Written request → Find every line in the material that contains the word "geoboundaries" and copy each of those lines; letter case counts.

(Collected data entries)
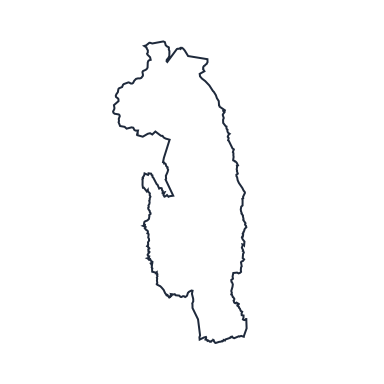 Jilotepec, Veracruz, Mexico (orthographic projection), rotated 64°
{"feature_id": "50627088B17060352314255", "entity_name": "Jilotepec", "entity_type": "district", "adm_level": 2, "iso_a3": "MEX", "parent_name": "Mexico", "parent_adm1": "Veracruz", "projection": "orthographic", "projection_center": [-96.915, 19.611], "detail": "fine", "context": "isolated", "style": "outline", "palette": "slate", "viewbox_px": 384, "rotation_deg": 64, "n_neighbors": 0, "source": "geoboundaries", "source_scale": "gbopen_adm2", "svg_char_len": 6072}
<svg xmlns="http://www.w3.org/2000/svg" viewBox="0 0 384 384"><g transform="rotate(64 192 192)"><path d="M227.3,256.5L228.8,259.3L229.7,259.6L230.2,259.5L231.1,258.6L232.2,259.6L232.0,261.2L232.5,260.8L234.2,260.3L234.1,259.0L235.7,259.1L237.3,258.3L237.5,258.8L237.6,258.5L238.0,258.5L238.7,259.0L238.4,260.1L239.6,259.7L239.9,259.9L239.8,260.3L240.7,260.3L242.1,261.3L243.2,261.1L243.4,261.5L246.2,262.7L248.5,260.0L248.8,260.1L248.6,258.8L249.5,259.2L250.7,259.1L251.1,259.9L252.5,259.9L253.6,261.2L254.7,261.3L256.1,262.3L258.6,263.1L259.3,264.1L260.1,263.9L262.8,261.8L264.5,261.2L267.6,260.4L271.2,260.5L272.8,260.1L273.5,259.4L273.9,260.0L275.1,259.0L276.8,258.8L276.9,258.6L276.4,258.0L276.7,257.6L276.3,257.2L276.3,256.8L275.5,256.6L275.0,255.9L275.2,255.7L276.1,255.7L275.6,254.6L275.1,254.8L276.3,253.0L276.3,252.3L277.7,251.9L279.5,248.9L281.2,248.3L281.7,247.7L281.7,245.7L282.3,244.8L283.4,244.2L283.3,242.8L282.9,241.8L280.9,239.9L280.4,238.5L280.3,235.7L281.0,234.8L283.5,236.7L288.7,237.8L289.9,238.4L290.7,238.7L292.4,240.7L293.3,240.9L296.5,242.4L309.1,242.4L324.4,247.6L325.8,249.0L328.0,249.8L328.0,245.1L328.4,243.0L328.8,243.0L329.2,243.6L330.1,243.7L330.6,244.5L331.8,243.2L332.6,243.3L332.6,242.5L334.5,241.5L334.9,240.6L334.4,240.1L334.4,238.6L334.7,238.3L334.2,237.8L334.9,237.4L335.5,237.8L337.9,237.2L338.1,236.8L338.6,233.3L339.2,231.5L339.1,230.3L339.6,230.0L339.3,228.7L338.9,228.4L339.9,227.5L339.2,226.6L339.8,221.7L339.8,221.3L339.4,221.1L339.3,220.2L339.6,219.3L340.3,219.4L341.9,218.2L342.2,213.1L342.7,212.8L342.9,210.9L344.8,208.9L343.9,208.2L338.5,202.7L330.0,198.9L329.8,199.4L330.2,200.1L330.2,200.9L329.4,201.8L328.8,202.1L327.5,200.8L325.6,199.8L324.5,201.3L322.7,200.6L321.7,199.4L320.2,200.3L317.8,200.1L316.6,200.5L315.9,200.2L314.0,201.1L313.3,200.6L313.5,199.3L313.2,199.0L310.9,200.5L311.0,201.8L310.2,202.4L309.5,202.5L307.8,202.2L307.6,201.6L306.7,200.8L304.7,201.0L304.3,201.4L301.8,201.1L301.3,201.6L300.1,200.4L298.2,200.1L295.0,197.2L292.9,195.8L290.7,195.6L290.0,195.9L288.3,195.3L287.9,193.2L285.8,192.6L282.9,190.4L284.2,186.8L285.6,185.8L285.7,184.3L285.3,182.9L283.5,182.3L281.2,180.9L280.6,179.9L276.7,178.8L276.2,178.1L276.3,176.4L275.4,174.7L273.6,175.4L270.0,173.2L269.2,172.0L267.4,171.8L267.2,172.1L266.6,171.6L263.9,171.6L262.0,169.7L261.2,169.6L261.9,168.7L262.7,168.5L259.6,166.6L256.7,167.2L254.7,167.1L254.1,166.4L254.4,165.9L252.8,164.7L251.8,164.8L251.4,163.9L250.8,163.3L250.6,163.4L249.7,162.0L248.7,161.3L248.2,160.6L247.5,158.6L245.9,158.3L245.4,158.6L244.2,158.5L243.5,157.6L239.5,158.2L239.1,157.6L235.7,156.8L235.4,156.5L233.2,157.0L233.0,156.6L230.8,156.4L229.0,155.8L226.7,154.1L226.3,152.5L221.7,150.2L220.2,149.8L220.2,148.8L218.7,148.2L216.0,144.8L214.9,144.6L213.5,145.0L210.5,145.0L204.4,145.9L201.4,145.8L198.6,145.0L197.2,145.1L195.9,144.5L195.6,142.8L192.9,142.5L192.5,142.1L191.2,141.9L189.1,140.4L188.0,140.1L188.2,139.0L185.2,139.0L183.5,139.6L183.3,140.1L182.6,140.2L181.9,141.0L181.4,141.1L178.7,139.2L177.3,138.8L175.2,137.7L174.1,137.8L172.0,135.7L170.6,136.5L162.1,136.5L161.4,136.9L159.6,135.4L158.1,135.7L157.7,135.4L156.4,133.7L156.2,132.7L154.6,133.6L153.3,133.6L152.0,133.2L151.7,132.8L150.4,133.2L149.5,133.0L148.3,132.3L147.6,132.9L143.6,133.7L140.7,132.4L139.4,131.0L136.7,130.7L135.8,130.3L134.5,127.8L133.3,128.4L132.6,128.4L132.3,128.0L133.7,126.2L127.4,129.8L126.1,129.5L125.9,129.7L122.0,128.1L118.6,128.5L115.4,128.1L111.4,128.5L110.5,128.9L103.8,129.7L98.1,131.5L94.5,133.3L91.6,134.1L89.2,133.3L88.9,127.9L86.3,128.2L85.8,127.6L84.8,127.3L84.0,126.1L84.0,125.2L83.4,123.8L83.4,122.9L82.1,121.1L79.4,119.9L68.1,135.9L61.7,136.5L59.3,137.1L58.1,137.8L58.3,139.4L57.5,139.2L57.5,141.1L57.0,142.0L56.9,143.0L64.3,157.2L63.3,157.5L62.1,156.7L61.0,154.2L59.7,152.7L55.4,150.5L53.8,150.4L52.2,149.5L51.6,149.5L50.5,150.5L48.6,151.3L45.4,150.7L44.1,151.8L41.1,162.6L39.4,164.4L39.2,165.0L40.1,168.9L39.8,170.9L42.2,169.5L42.8,169.8L45.3,169.6L47.3,170.6L48.0,171.8L49.0,171.8L52.5,170.6L55.1,171.2L54.8,172.7L55.1,173.9L56.2,175.0L60.7,177.4L61.5,178.5L61.9,180.0L61.8,183.0L62.5,184.0L65.1,184.7L66.0,185.2L67.2,187.5L67.1,188.9L66.2,190.7L65.8,192.7L66.7,195.2L68.1,197.0L68.3,198.1L67.8,199.3L66.1,200.5L65.6,201.1L65.1,206.0L65.4,207.0L67.0,208.8L66.8,212.1L67.2,213.0L69.8,214.9L71.0,217.2L72.2,218.4L73.4,218.6L75.2,217.6L76.3,217.4L78.1,218.2L79.7,224.1L82.6,224.9L83.6,225.7L85.0,227.6L86.2,227.9L87.7,227.3L90.2,223.8L91.2,223.5L92.2,223.7L94.2,225.8L96.2,226.5L97.1,227.4L101.2,227.7L103.9,224.0L106.4,223.0L107.4,218.0L108.5,216.6L111.0,216.6L112.1,215.8L113.1,213.6L115.8,215.8L115.9,215.4L117.0,216.2L120.7,212.0L120.3,206.2L120.8,203.9L122.9,202.5L121.6,198.4L127.2,195.6L128.0,195.1L128.6,193.9L130.4,193.6L131.2,193.2L132.5,192.2L135.2,189.2L149.0,202.3L152.5,205.0L153.2,204.2L154.2,204.6L154.7,203.6L155.2,203.4L157.5,203.8L159.1,203.1L159.6,203.7L161.6,203.7L163.5,205.4L166.0,208.4L168.8,209.5L169.2,210.3L187.1,210.5L186.0,213.9L186.0,215.2L183.8,215.8L184.2,217.6L184.1,218.8L182.0,219.0L180.3,216.8L179.9,218.8L178.1,217.8L177.1,218.1L175.4,217.6L174.8,218.2L174.4,219.2L174.5,220.0L170.3,219.8L169.6,220.3L162.3,220.5L161.1,220.9L159.7,220.3L159.1,220.8L157.6,220.7L156.2,222.8L156.8,223.1L157.4,224.0L154.5,226.5L156.1,227.7L157.4,230.0L158.1,229.9L158.5,230.2L158.7,231.0L160.1,231.4L164.0,233.4L166.5,234.2L166.8,234.2L167.0,233.4L171.7,232.4L170.8,230.8L172.1,231.3L174.8,230.5L176.2,231.4L178.0,231.4L179.3,232.9L180.6,233.5L181.1,234.3L182.5,234.5L184.0,235.5L185.1,237.1L186.5,237.4L187.1,238.4L188.5,238.7L190.5,238.3L191.4,238.7L192.6,238.5L193.5,238.8L194.0,240.6L195.2,241.0L197.3,242.5L198.0,244.6L197.8,247.0L198.1,248.0L199.7,249.2L200.8,248.6L201.2,248.9L201.0,250.8L203.1,249.0L203.7,249.5L203.9,250.3L205.6,250.0L207.0,249.1L207.9,248.9L208.9,249.3L209.6,250.2L210.4,249.5L211.2,249.6L213.7,251.3L215.2,251.2L216.9,251.9L217.9,253.6L220.0,254.4L221.0,256.0L221.6,255.3L222.2,255.6L223.7,255.0L224.1,255.1L224.3,256.4L226.3,257.2L226.6,257.3L226.6,256.7L227.3,256.5Z" fill="none" stroke="#1e293b" stroke-width="2"/></g></svg>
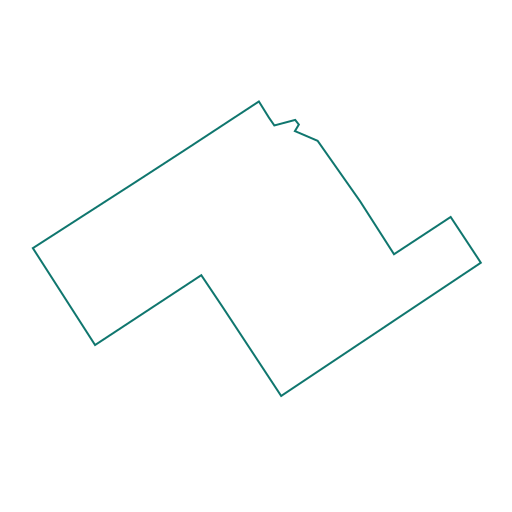 Phelps, Missouri, United States of America, rotated 56°
{"feature_id": "52423323B59210924893707", "entity_name": "Phelps", "entity_type": "district", "adm_level": 2, "iso_a3": "USA", "parent_name": "United States of America", "parent_adm1": "Missouri", "projection": "albers", "projection_center": [-91.813, 37.876], "detail": "fine", "context": "isolated", "style": "outline", "palette": "teal", "viewbox_px": 512, "rotation_deg": 56, "n_neighbors": 0, "source": "geoboundaries", "source_scale": "gbopen_adm2", "svg_char_len": 401}
<svg xmlns="http://www.w3.org/2000/svg" viewBox="0 0 512 512"><g transform="rotate(56 256 256)"><path d="M382.5,73.3L332.5,72.8L331.7,140.6L268.8,139.1L195.0,140.5L174.2,153.9L171.0,147.0L165.1,147.4L158.0,167.8L148.4,167.9L129.5,167.2L128.4,252.9L127.4,310.4L124.7,436.6L239.8,439.2L241.3,312.1L279.0,312.2L386.1,313.4L387.3,73.4L382.5,73.3Z" fill="none" stroke="#0f766e" stroke-width="2"/></g></svg>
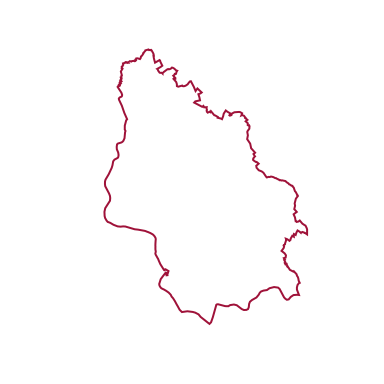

Output →
{"feature_id": "50627088B17060352314255", "entity_name": "Jilotepec", "entity_type": "district", "adm_level": 2, "iso_a3": "MEX", "parent_name": "Mexico", "parent_adm1": "Veracruz", "projection": "orthographic", "projection_center": [-96.915, 19.611], "detail": "fine", "context": "isolated", "style": "outline", "palette": "slate", "viewbox_px": 384, "rotation_deg": 64, "n_neighbors": 0, "source": "geoboundaries", "source_scale": "gbopen_adm2", "svg_char_len": 6072}
{"feature_id": "52423323B59210924893707", "entity_name": "Phelps", "entity_type": "district", "adm_level": 2, "iso_a3": "USA", "parent_name": "United States of America", "parent_adm1": "Missouri", "projection": "albers", "projection_center": [-91.813, 37.876], "detail": "fine", "context": "isolated", "style": "outline", "palette": "teal", "viewbox_px": 512, "rotation_deg": 56, "n_neighbors": 0, "source": "geoboundaries", "source_scale": "gbopen_adm2", "svg_char_len": 401}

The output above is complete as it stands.